Читатель остается один на один с текстом, вроде бы. Нет, не так — кроме текста, что от автора, подключается память и собственный опыт самого читателя, срабатывает система опознания «свой — чужой», да и еще много другого разного там происходит. Если доверять читателю, если держать его с собой на «одной доске», текст, что не отпустит до последней страницы, получится сам собой. Нельзя писать и одновременно думать «а что мне за это будет?» И, уж тем более, не надо «пропихивать» в свой текст улучшенную версию самого себя. Раскусят на раз. «Правду говорить легко и приятно».
— Как вы обычно понимаете, что пришедшая в голову идея воплотится в книге?
— Это весьма заманчивый процесс: «когда б вы знали, из какого сора…» Идеи не рождаются на пустом месте. Из словесного шума и мусора долго, иногда десятилетиями, выкристаллизовываются вопросы, которые не получается забыть. От которых не получается отмахнуться, сказать себе, мол, брось, смотри, какая чушь, пойди лучше кофе себе свари. Такие мысли не дают покоя долгое время. Когда понимаешь, что они уже больше никуда от тебя не денутся, начинаешь искать ответы. Тут — никаких письменных столов и «чистых листов». Нет, совсем другое.

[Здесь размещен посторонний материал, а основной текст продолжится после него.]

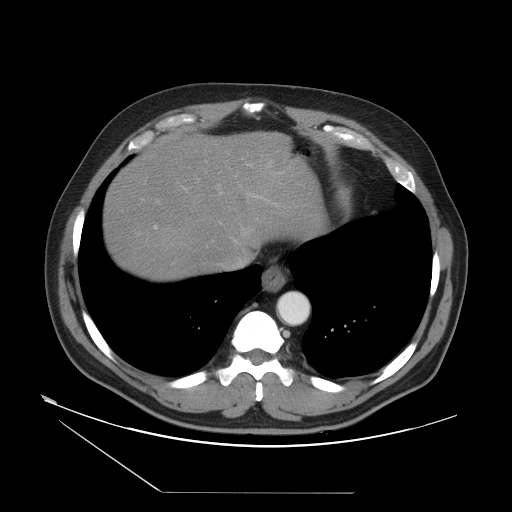
Contrast-enhanced abdominal CT, one axial slice; slice 45 of 55 in the series (ordered by position); reconstruction kernel STANDARD; intravenous contrast given; soft-tissue window (W 400 / L 40 HU); 512 × 512 image matrix, field of view 454 × 454 mm. From the clinical record (not read from this slice): patient: male, age 33 years at operation; diagnosis: colorectal cancer liver metastases, imaged before liver resection; multiple liver metastases: yes; largest metastasis: 0.3 cm; chemotherapy before resection: yes.
Structures marked on this image (expert manual segmentation):
- hepatic veins: bounding box [x1, y1, x2, y2] px = [219, 187, 250, 262]
- liver: [107, 137, 318, 276]
- planned liver remnant (the part of the liver to remain after resection): [107, 165, 240, 276]
- portal vein (with intrahepatic branches): [142, 164, 277, 230]
- liver metastasis: [236, 195, 250, 210]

Мысль может мучить меня месяцами и годами. Но мысль — она ведь бесплотна. Ее нельзя взять и пощупать, тем более, ее нельзя передать (например, по проводам) другому человеку. И вдруг — да, это всегда происходит вдруг! — не поддающаяся взнузданию мысль вдруг словно поворачивается к тебе другой стороной, а на стороне той — словно волшебный экран. И на экране том — персонажи, вкусы, запахи, плохая или хорошая погода, конфликты, сшибки, симпатия и ненависть… И тут нужно только успевать «поворачиваться», успевать записывать. Иначе прекрасное видение так и исчезнет, не оставив после себя следа.
Что важно, не следует думать: «о, как замечательно, о, как у меня хорошо получается»: написал кусок утром — отложи в сторону, и обязательно вернись к редактуре вечером. Уже без эмоций, уже с критической оценкой; тут-то и посмотрим на все твои «о-о-о!». Не всякий мой текст выдержит мою же «вечернюю» проверку. Я безжалостен к себе как редактор. Зная это, в процессе написания всегда говоришь: эй, не играй в поддавки, не старайся примитивизировать; пусть будет сложно, но по правде. Читатель такие вещи подсознательно чувствует. И всегда будет с тобой, на твоей стороне, на стороне твоего героя — если ты не врешь; ни ему, ни самому себе.
Для меня крайне важен выбор эпиграфа. И в «Патче», и в «Грустной песне» я использовал потрясающие (реально потрясающие, до дрожи) стихи красноярского поэта Ольги Левской. Скажу честно, если бы не они, я не оказался бы способен ни на тот, ни на другой роман. Поэтические тексты Левской — это космос; это лицо века двадцать первого. Счастлив, что знаком с ней, пусть лишь заочно.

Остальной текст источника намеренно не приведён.